Data excerpts
=== Begin Enclosure ===

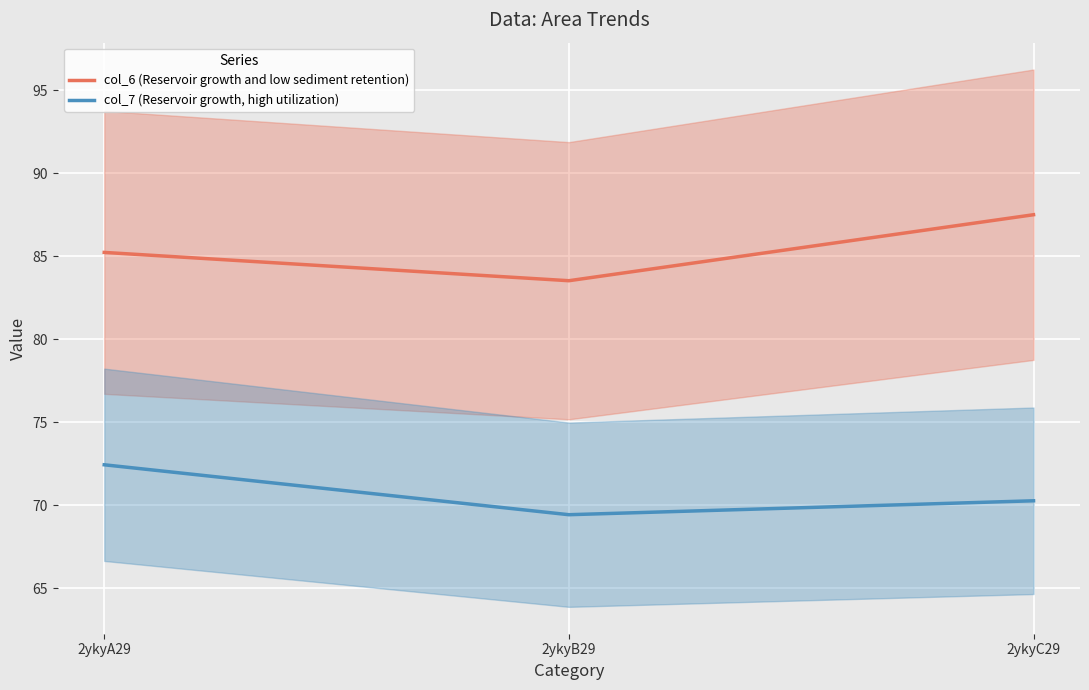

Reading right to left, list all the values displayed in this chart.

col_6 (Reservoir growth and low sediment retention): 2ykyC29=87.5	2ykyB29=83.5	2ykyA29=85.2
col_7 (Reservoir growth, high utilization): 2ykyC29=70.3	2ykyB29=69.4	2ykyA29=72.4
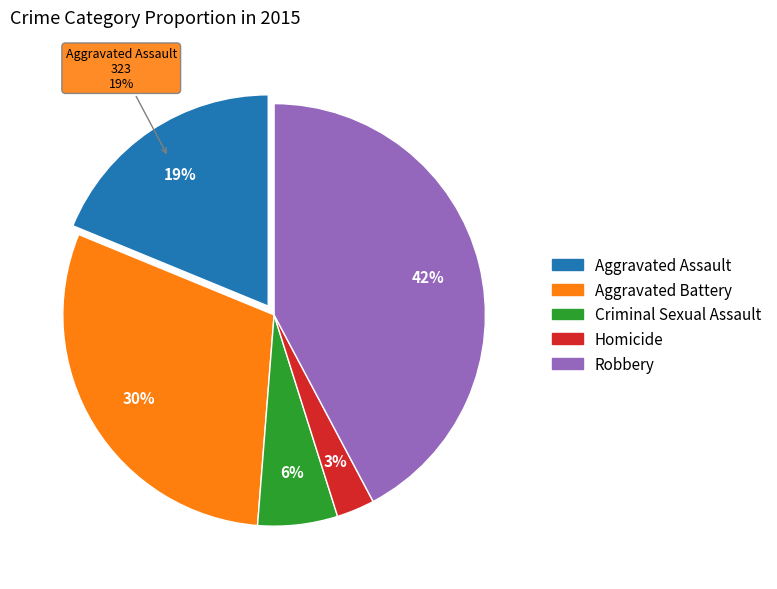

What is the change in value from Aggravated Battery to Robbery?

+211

=== End Enclosure ===

Task description:
Reproduce every line of the records above word for word, omitting the pictures.

Solution to this problem:
Reading right to left, list all the values displayed in this chart.

col_6 (Reservoir growth and low sediment retention): 2ykyC29=87.5	2ykyB29=83.5	2ykyA29=85.2
col_7 (Reservoir growth, high utilization): 2ykyC29=70.3	2ykyB29=69.4	2ykyA29=72.4

What is the change in value from Aggravated Battery to Robbery?

+211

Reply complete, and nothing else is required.